MFP includes a built-in calorie budget calculator, but I prefer IIFYM's.
MFP also tracks the three macronutrients (protein, fat, carbohydrates) and many micronutrients. The only macronutrient I track closely is protein, due to its importance in exercise; fat is also important for a variety of metabolic processes, so I try to be aware of getting enough but don't sweat over it the way I do protein. Carbs are the "whatever's left over" macro for me.
3) Exercise. A little fiddling with the IIFYM calculator will show that it's hard to out-exercise your diet. Based on my slow but steady weight gain over the last five years or so, I'd estimate that before I started tracking calories I was eating around 3200 to 3300 kcal/day. That means that if I tried to create a 700 kcal deficit strictly through exercise, I'd have to up my TDEE to around 3900 to 4000 kcal/day. The calculator tells me that to do that, I'd have to exercise intensely every day, or have regular workouts twice a day. That would be something like a 90 minute high intensity strength training session plus 30 minutes of HIIT cardio per day, which is not something I'd be wild about doing now (and probably not something I was physically capable of doing when I started).
That said, exercise is important for other reasons. If you eat at a calorie deficit and don't exercise, your body will decide that muscle mass is an unnecessary luxury and you lose muscle along with fat. As muscle is metabolically active while fat isn't, this means your BMR will actually go down slightly, and you'll burn fewer calories making it harder to lose weight. Exercise also contributes to joint health and bone density, both quite important as we age. And for a lot of us - and certainly for me - losing weight is in part an aesthetic pursuit, I'd like to look better, exercise helps.
I've tried both cardio exercise and strength training, and much prefer the latter. I'll go into the details of my routine in my next post.
4) Tracking weight and other metrics. I could write a long post on why scales suck, but somebody already has so I'll just link to that one. I still think it's important to weigh myself in order to track progress, and I weigh myself every morning after my shower. As recommended in that linked article, I never worry about the individual number on any given day, I only use it to make an entry in a spreadsheet that calculates a 7-day rolling average, which is the number I actually care about. I keep track of which direction that average is heading in and the rate at which it's changing.
I track bodyfat percentage in a similar way - I use the tape measure method I linked earlier, and keep a seven day rolling average. Again, I want to see it decreasing over time, the exact number isn't that important to me and won't be until I get well below 20%.
Because of my bodyfat tracking method, I also track my waist and neck size pretty closely.
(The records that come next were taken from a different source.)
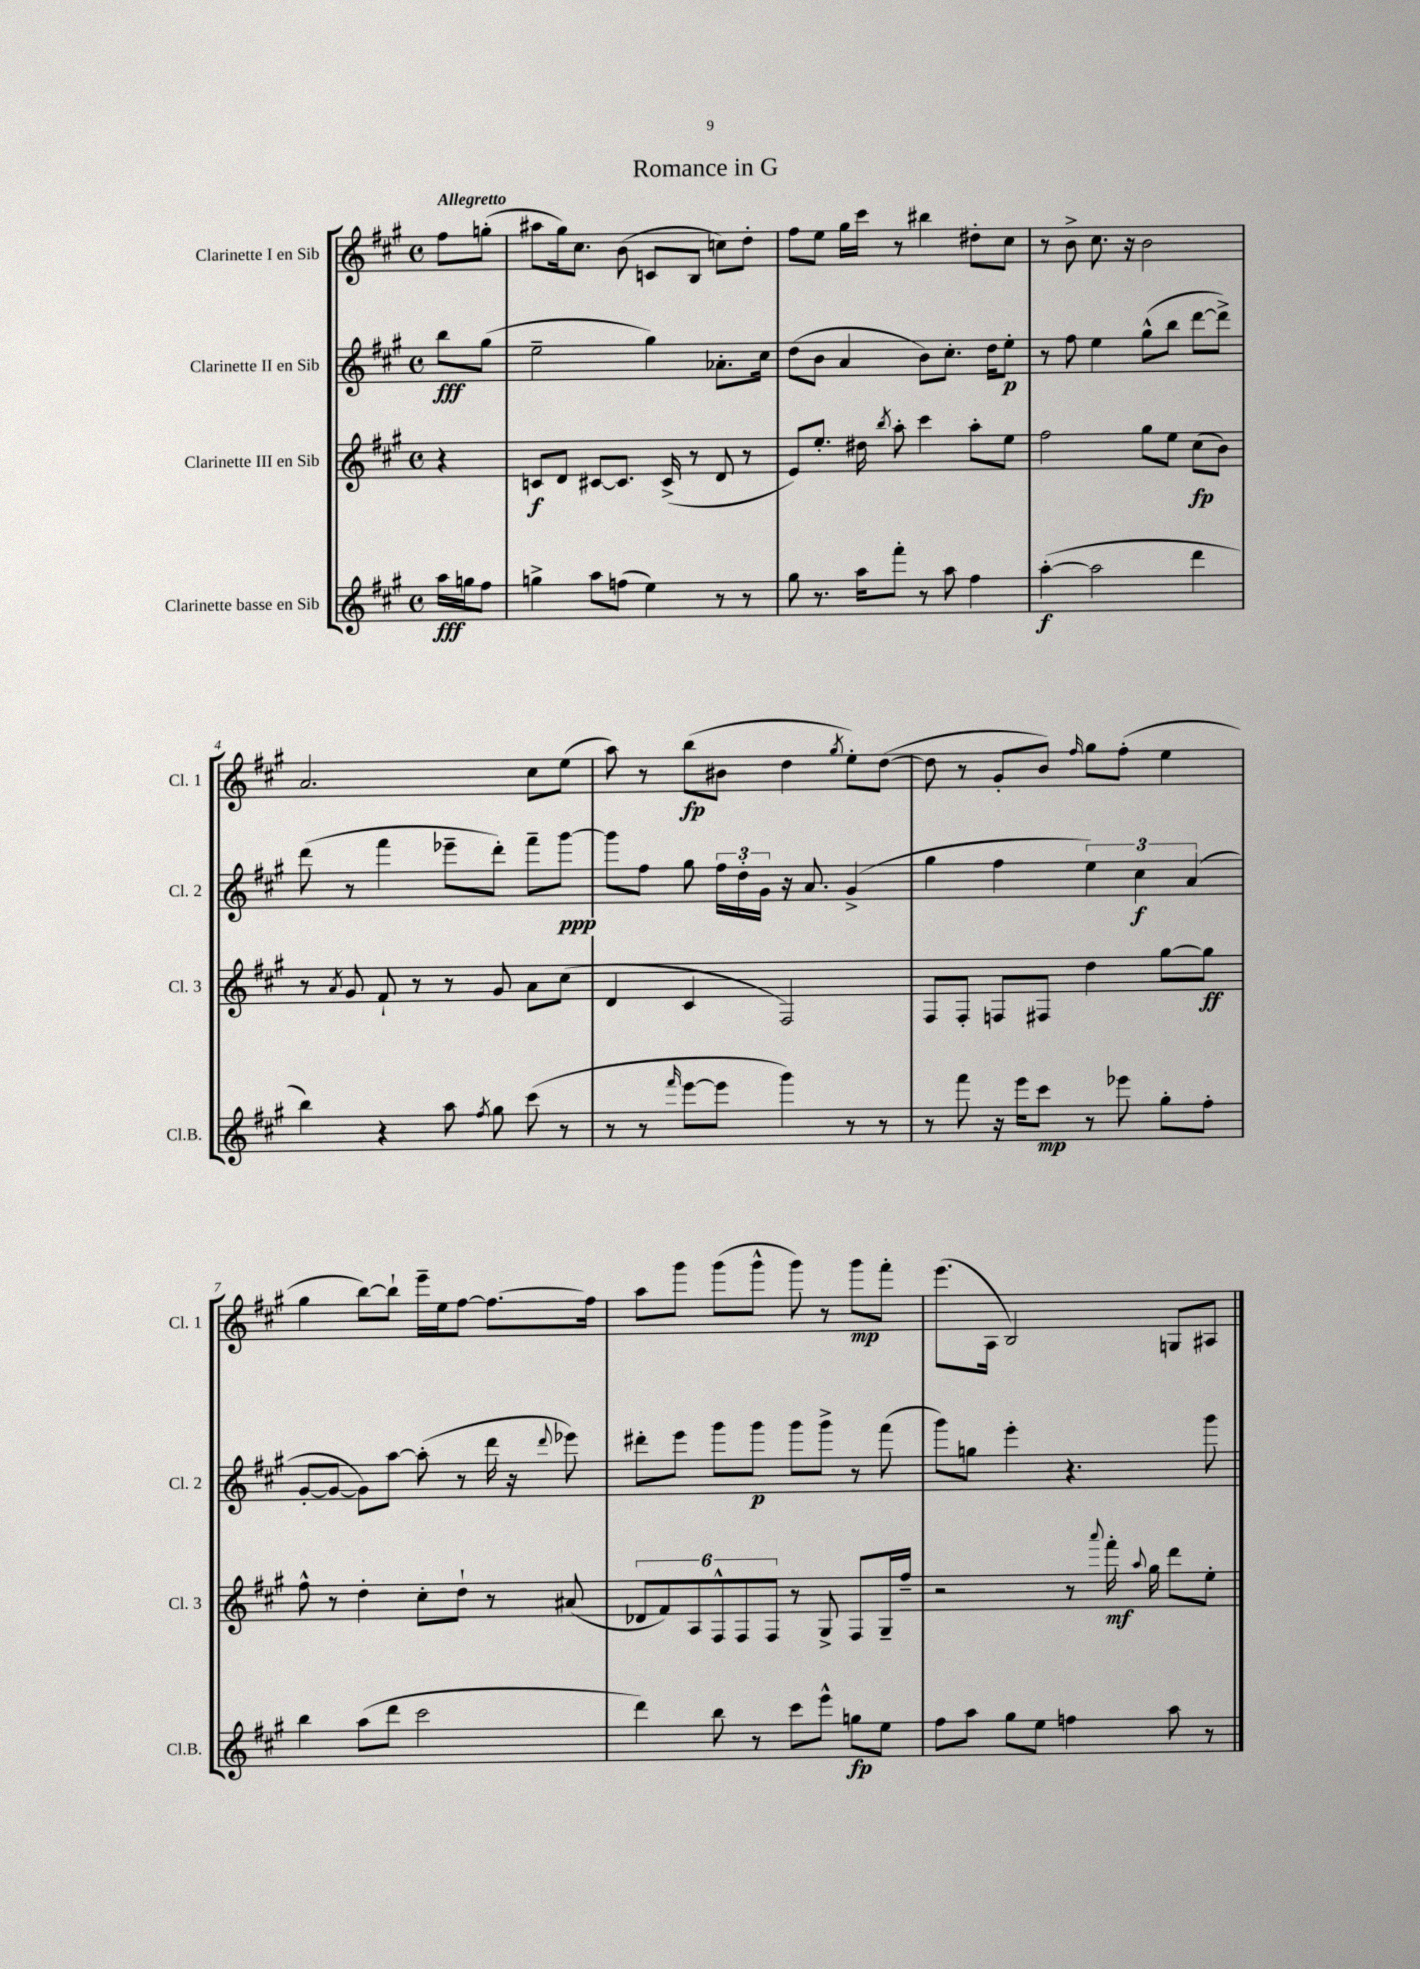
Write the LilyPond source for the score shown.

\header { title = "Romance in G" }
<<
\new StaffGroup <<
\new Staff = "s0" \with { instrumentName = "Clarinette I en Sib" shortInstrumentName = "Cl. 1" } {
    \clef treble \key a \major \defaultTimeSignature \time 4/4 \partial 4 \tempo "Allegretto"
    \autoBeamOff fis''8[ g''8]-.( |
    ais''8[ gis''16) cis''8.] b'8( c'8[ b8] c''8[) d''8]-. |
    fis''8[ e''8] gis''16[ cis'''16] r8 bis''4 dis''8[-. cis''8] |
    r8 b'8-> cis''8. r16 b'2 |
    a'2. cis''8[ e''8]( |
    a''8) r8 b''8[\fp( bis'8] d''4 \acciaccatura { gis''8 } e''8[-.) d''8]~( |
    d''8 r8 gis'8[-. b'8]) \grace { fis''16 } gis''8[ fis''8]-.( e''4 |
    gis''4 b''8[~) b''8]-! e'''16[-- e''16 fis''8]~ fis''8.[~ fis''16] |
    a''8[ gis'''8] gis'''8[( gis'''8]-^ gis'''8) r8 gis'''8[\mp fis'''8]-. |
    e'''8.[( a16] b2) g8[ ais8] \bar "|." |
}
\new Staff = "s1" \with { instrumentName = "Clarinette II en Sib" shortInstrumentName = "Cl. 2" } {
    \clef treble \key a \major \defaultTimeSignature \time 4/4 \partial 4
    \autoBeamOff b''8[\fff gis''8]( |
    e''2-- gis''4) aes'8.[-. cis''16] |
    d''8[( b'8] a'4 b'8[) cis''8.]-. d''16[ e''8]-.\p |
    r8 fis''8 e''4 gis''8[-^( b''8] d'''8[~ d'''8]->) |
    d'''8( r8 fis'''4 ees'''8[-- d'''8]-.) fis'''8[-- gis'''8]~\ppp |
    gis'''8[ fis''8] gis''8 \tuplet 3/2 { fis''16[ d''16-. gis'16] } r16 a'8. gis'4->( |
    gis''4 fis''4 \tuplet 3/2 { e''4) cis''4\f a'4( } |
    gis'8[~-. gis'8]~ gis'8[) a''8]~ a''8-.( r8 d'''16 r16 \appoggiatura { d'''8 } ees'''8) |
    dis'''8[-. e'''8] gis'''8[ gis'''8]\p gis'''8[ gis'''8]-> r8 fis'''8( |
    gis'''8[) g''8] e'''4-. r4. gis'''8 \bar "|." |
}
\new Staff = "s2" \with { instrumentName = "Clarinette III en Sib" shortInstrumentName = "Cl. 3" } {
    \clef treble \key a \major \defaultTimeSignature \time 4/4 \partial 4
    \autoBeamOff r4 |
    c'8[\f d'8] cis'8[~ cis'8.] cis'16->( r8 d'8 r8 |
    e'8[) e''8.]-. dis''16 \acciaccatura { b''8 } a''8-. cis'''4 a''8[-. e''8] |
    fis''2 gis''8[ e''8] cis''8[\fp( b'8]) |
    r8 \acciaccatura { a'8 } gis'8 fis'8-! r8 r8 gis'8 a'8[ cis''8]( |
    d'4 cis'4 fis2) |
    fis8[ fis8]-. f8[ fis8] d''4 gis''8[~ gis''8]\ff |
    fis''8-^ r8 d''4-. cis''8[-. d''8]-! r8 ais'8( |
    \tuplet 6/4 { des'8[ fis'8) a8 fis8-^ fis8 fis8] } r8 gis8-> fis8[ gis16-- fis''16]-- |
    r2 r8 \appoggiatura { a'''8 } fis'''16-.\mf \appoggiatura { a''8 } gis''16 d'''8[ e''8]-. \bar "|." |
}
\new Staff = "s3" \with { instrumentName = "Clarinette basse en Sib" shortInstrumentName = "Cl.B." } {
    \clef treble \key a \major \defaultTimeSignature \time 4/4 \partial 4
    \autoBeamOff a''16[\fff g''16 fis''8] |
    g''4-> a''8[ f''8]( e''4) r8 r8 |
    gis''8 r8. a''16[ fis'''8]-. r8 a''8 fis''4 |
    a''4~-.\f( a''2 d'''4 |
    b''4) r4 a''8 \acciaccatura { fis''8 } gis''8 cis'''8( r8 |
    r8 r8 \grace { fis'''16 } e'''8[~ e'''8] gis'''4) r8 r8 |
    r8 fis'''8 r16 e'''16[ cis'''8]\mp r8 ees'''8 gis''8[-. fis''8]-. |
    b''4 a''8[( d'''8] cis'''2 |
    d'''4) b''8 r8 cis'''8[ e'''8]-^ g''8[\fp e''8] |
    fis''8[ a''8] gis''8[ e''8] f''4 a''8 r8 \bar "|." |
}
>>
>>
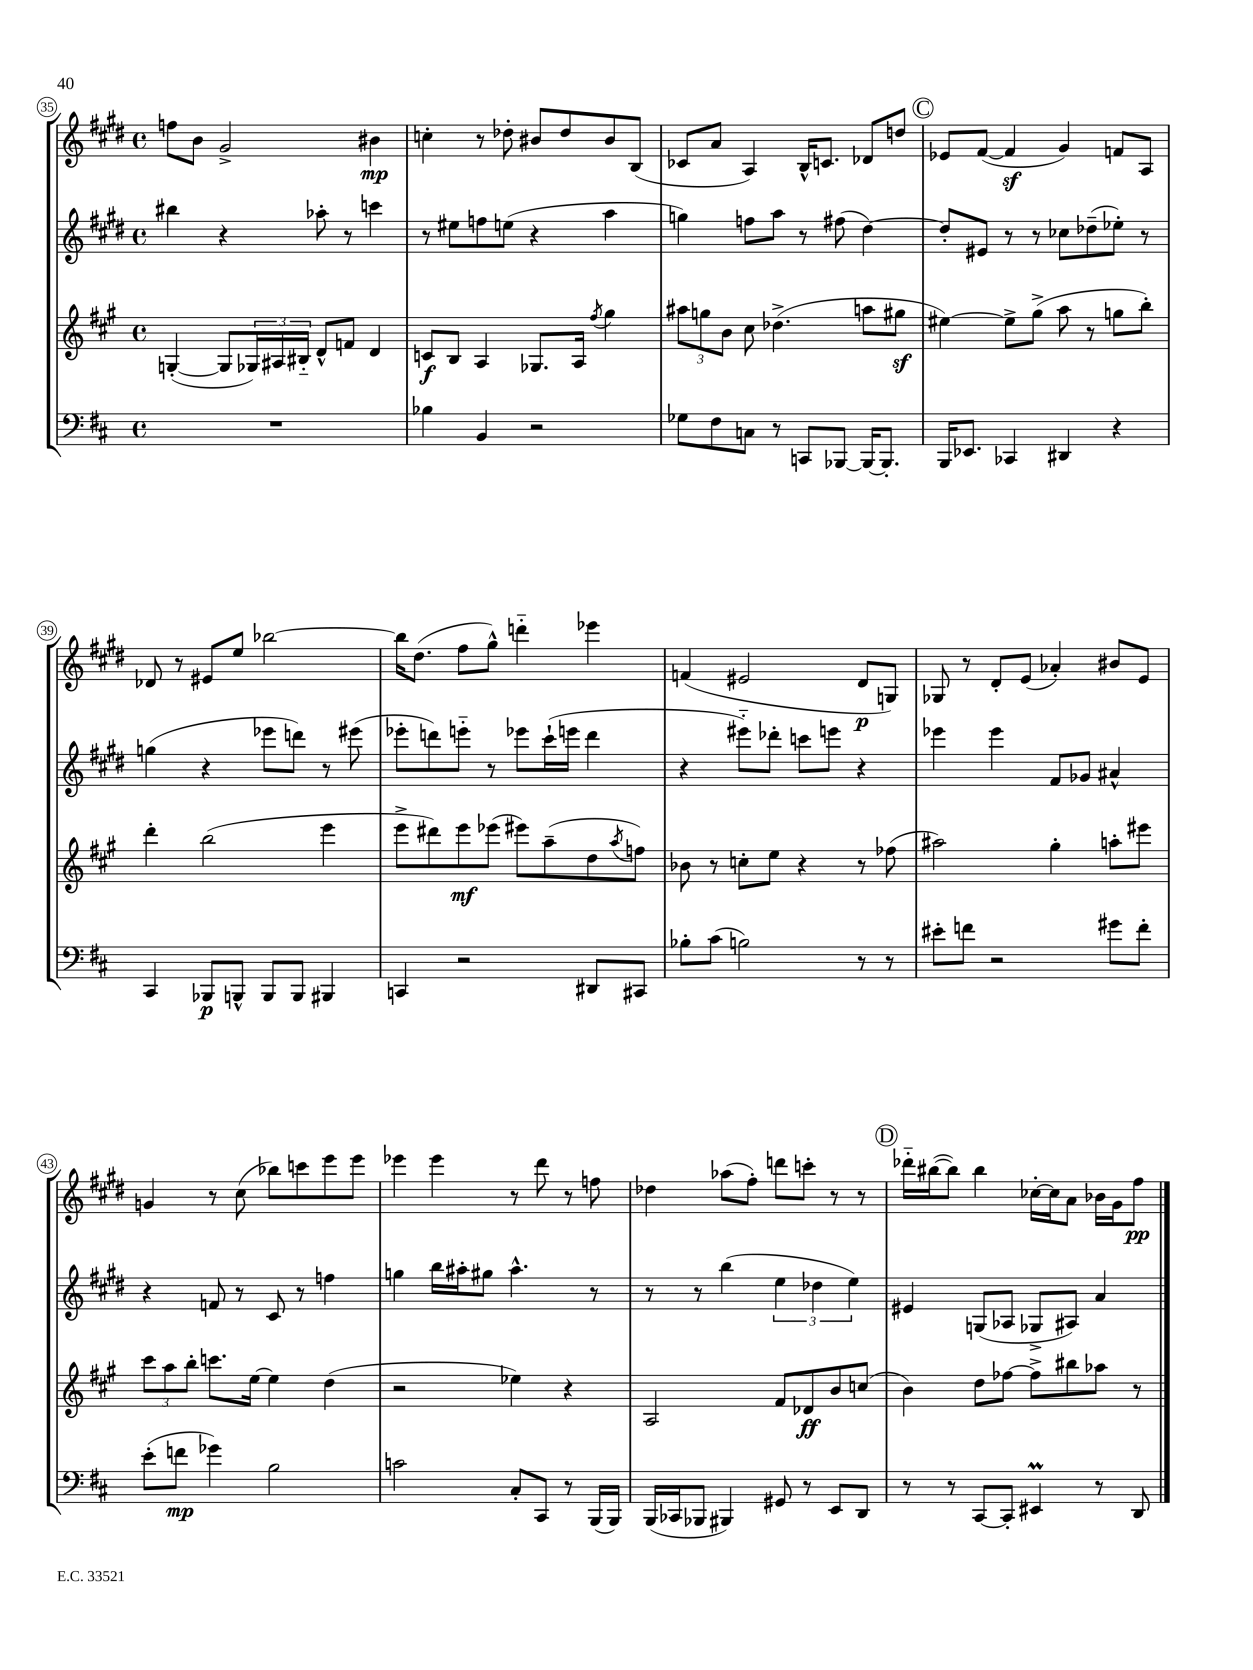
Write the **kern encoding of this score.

**kern	**dynam	**kern	**dynam	**kern	**kern	**dynam
*part4	*part4	*part3	*part3	*part2	*part1	*part1
*staff4	*staff4	*staff3	*staff3	*staff2	*staff1	*staff1
*clefF4	*	*clefG2	*	*clefG2	*clefG2	*
*k[f#c#]	*	*k[f#c#g#]	*	*k[f#c#g#d#]	*k[f#c#g#d#]	*
*M4/4	*	*M4/4	*	*M4/4	*M4/4	*
*met(c)	*	*met(c)	*	*met(c)	*met(c)	*
=35	=35	=35	=35	=35	=35	=35
1r	.	([4Gn'/	.	4bb#X\	8ffn\L	.
.	.	.	.	.	8b\J	.
.	.	8G/L]	.	4r	2g#^/	.
.	.	24G-X/L)	.	.	.	.
.	.	24A#X/	.	.	.	.
.	.	24B#X/JJ	.	.	.	.
.	.	8d^^/L	.	8aa-X'\	.	.
.	.	8fn/J	.	8r	.	.
.	.	4d/	.	4cccn\	4b#X\	mp
=36	=36	=36	=36	=36	=36	=36
4B-X\	.	8cn/L	f	8r	4ccn'\	.
.	.	8B/J	.	8ee#X\L	.	.
4BB/	.	4A/	.	8ffn\	8r	.
.	.	.	.	(8een\J	8dd-X'\	.
2r	.	8.G-X/L	.	4r	8b#X/L	.
.	.	.	.	.	8dd-/	.
.	.	16A/Jk	.	.	.	.
.	.	8qff#/	.	.	.	.
.	.	4gg#\	.	4aa\	8b#/	.
.	.	.	.	.	(8B/J	.
=37	=37	=37	=37	=37	=37	=37
8G-X\L	.	12aa#X\L	.	4ggn\)	8c-X/L	.
.	.	12ggn\	.	.	.	.
8F#\	.	.	.	.	8a/J	.
.	.	12b\J	.	.	.	.
8Cn\J	.	8cc#\	.	8ffn\L	4A/)	.
8r	.	(4.dd-X^\	.	8aa\J	.	.
8CCn/L	.	.	.	8r	16B^^/KL	.
.	.	.	.	.	8.cn/J	.
[8BBB-X/J	.	.	.	(8ff#X\	.	.
16BBB-/KL_	.	8aan\L	.	[4dd#\)	8d-X/L	.
8.BBB-'/J]	.	.	.	.	.	.
.	.	8gg#Xz\J	.	.	8ddn/J	.
!!LO:REH:place=s1:t=C
=38	=38	=38	=38	=38	=38	=38
16BBB/KL	.	[4ee#X\)	.	8dd#'/L]	8e-X/L	.
8.EE-X/J	.	.	.	.	.	.
.	.	.	.	8e#X/J	([8f#/J	.
4CC-X/	.	8ee#^\L]	.	8r	4f#z/]	.
.	.	(8gg#^\J	.	8r	.	.
4DD#X/	.	8aa\	.	8cc-X\L	4g#/)	.
.	.	8r	.	(8dd-X~\	.	.
4r	.	8ggn\L	.	8ee-X'\J)	8fn/L	.
.	.	8bb'\J)	.	8r	8A/J	.
!!LO:LB:g=z
=39	=39	=39	=39	=39	=39	=39
4CC#/	.	4ddd'\	.	(4ggn\	8d-X/	.
.	.	.	.	.	8r	.
8BBB-X/L	p	(2bb\	.	4r	8e#X/L	.
8BBBn^^/J	.	.	.	.	8ee/J	.
8BBB/L	.	.	.	8eee-X\L	[2bb-X\	.
8BBB/J	.	.	.	8dddn\J)	.	.
4BBB#X/	.	4eee\	.	8r	.	.
.	.	.	.	(8eee#X\	.	.
=40	=40	=40	=40	=40	=40	=40
4CCn/	.	8eee^\L	.	8eee-X'\L	16bb-\KL]	.
.	.	.	.	.	(8.dd#\J	.
.	.	8ddd#X\)	.	8dddn\)	.	.
2r	.	8eee\	mf	8eeen\J	8ff#\L	.
.	.	(8eee-X\J	.	8r	8gg#^^\J)	.
.	.	8eee#X\L)	.	8eee-X\L	4dddn\	.
.	.	(8aa~\	.	(16ccc#`\L	.	.
.	.	.	.	16eeen\JJ	.	.
8DD#X/L	.	8dd\	.	4ddd\	4eee-X\	.
.	.	8qaa/	.	.	.	.
8CC#X/J	.	8ffn\J)	.	.	.	.
=41	=41	=41	=41	=41	=41	=41
8B-X'\L	.	8b-X\	.	4r	(4fn/	.
(8c#\J	.	8r	.	.	.	.
2Bn\)	.	8ccn'\L	.	8eee#X\L)	2e#X/	.
.	.	8ee\J	.	8ddd-X'\J	.	.
.	.	4r	.	8cccn\L	.	.
.	.	.	.	8eeen\J	.	.
8r	.	8r	.	4r	8d#/L	p
8r	.	(8ff-X\	.	.	8Gn/J)	.
=42	=42	=42	=42	=42	=42	=42
8e#X'\L	.	2aa#X\)	.	4eee-X\	8G-X/	.
8fn\J	.	.	.	.	8r	.
2r	.	.	.	4eee-\	8d#'/L	.
.	.	.	.	.	(8e/J	.
.	.	4gg#'\	.	8f#/L	4a-X'/)	.
.	.	.	.	8g-X/J	.	.
8g#X\L	.	8aan'\L	.	4a#X^^/	8b#X/L	.
8f'\J	.	8eee#X\J	.	.	8e/J	.
!!LO:LB:g=z
=43	=43	=43	=43	=43	=43	=43
(8e'\L	.	12ccc#\L	.	4r	4gn/	.
.	.	12aa\	.	.	.	.
8fn\J	mp	.	.	.	.	.
.	.	12bb'\J	.	.	.	.
4g-X\)	.	8.cccn\L	.	8fn/	8r	.
.	.	.	.	8r	(8cc#\	.
.	.	[16ee\Jk	.	.	.	.
2B\	.	4ee\]	.	8c#/	8bb-X\L)	.
.	.	.	.	8r	8cccn\	.
.	.	(4dd\	.	4ffn\	8eee\	.
.	.	.	.	.	8eee\J	.
=44	=44	=44	=44	=44	=44	=44
2cn\	.	2r	.	4ggn\	4eee-X\	.
.	.	.	.	16bb\LL	4eee-\	.
.	.	.	.	16aa#X'\J	.	.
.	.	.	.	8gg#X\J	.	.
8C#'/L	.	4ee-X\)	.	4.aa#^^\	8r	.
8CC#/J	.	.	.	.	8ddd#\	.
8r	.	4r	.	.	8r	.
(16BBB/LL	.	.	.	8r	8ffn\	.
16BBB/JJ)	.	.	.	.	.	.
=45	=45	=45	=45	=45	=45	=45
(16BBB/LL	.	2A/	.	8r	4dd-X\	.
16CC-X/J	.	.	.	.	.	.
8BBB-X/J	.	.	.	8r	.	.
4BBB#X/)	.	.	.	(4bb\	(8aa-X\L	.
.	.	.	.	.	8ff#'\J)	.
8GG#X/	.	8f#/L	.	6ee\	8dddn\L	.
8r	.	8d-X/	ff	.	8cccn'\J	.
.	.	.	.	6dd-X\	.	.
8EE/L	.	8b/	.	.	8r	.
.	.	.	.	6ee\)	.	.
8DD/J	.	(8ccn/J	.	.	8r	.
!!LO:REH:place=s1:t=D
=46	=46	=46	=46	=46	=46	=46
8r	.	4b\)	.	4e#X/	16ddd-X\LL	.
.	.	.	.	.	([16bb#X\J	.
8r	.	.	.	.	8bb#\J])	.
[8CC#/L	.	8dd\L	.	(8Gn/L	4bb#\	.
8CC#'/J]	.	[8ff-X\J	.	8A-X/J	.	.
4EE#Xm/	.	8ff-^\L]	.	8G-X^/L	[16cc-X'\LL	.
.	.	.	.	.	16cc-\J]	.
.	.	8bb#X\	.	8A#X/J)	8a\J	.
8r	.	8aa-X\J	.	4a/	16b-X\LL	.
.	.	.	.	.	16g#\J	.
8DD/	.	8r	.	.	8ff#\J	pp
==	==	==	==	==	==	==
*-	*-	*-	*-	*-	*-	*-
Seeing myself shrinking is a good motivator, particularly since I don't notice day-to-day changes in the mirror.
I've also started (as of Jan 2015) taking progress pics on the 1st of each month. A 1 month period is enough for me to see some accumulated changes. I may someday decide to post some of them, but probably not unless/until I have a fairly dramatic transformation to showcase.
And that's more or less the nuts and bolts of how I do things. It certainly isn't the only way to lose weight, merely one that's worked for me.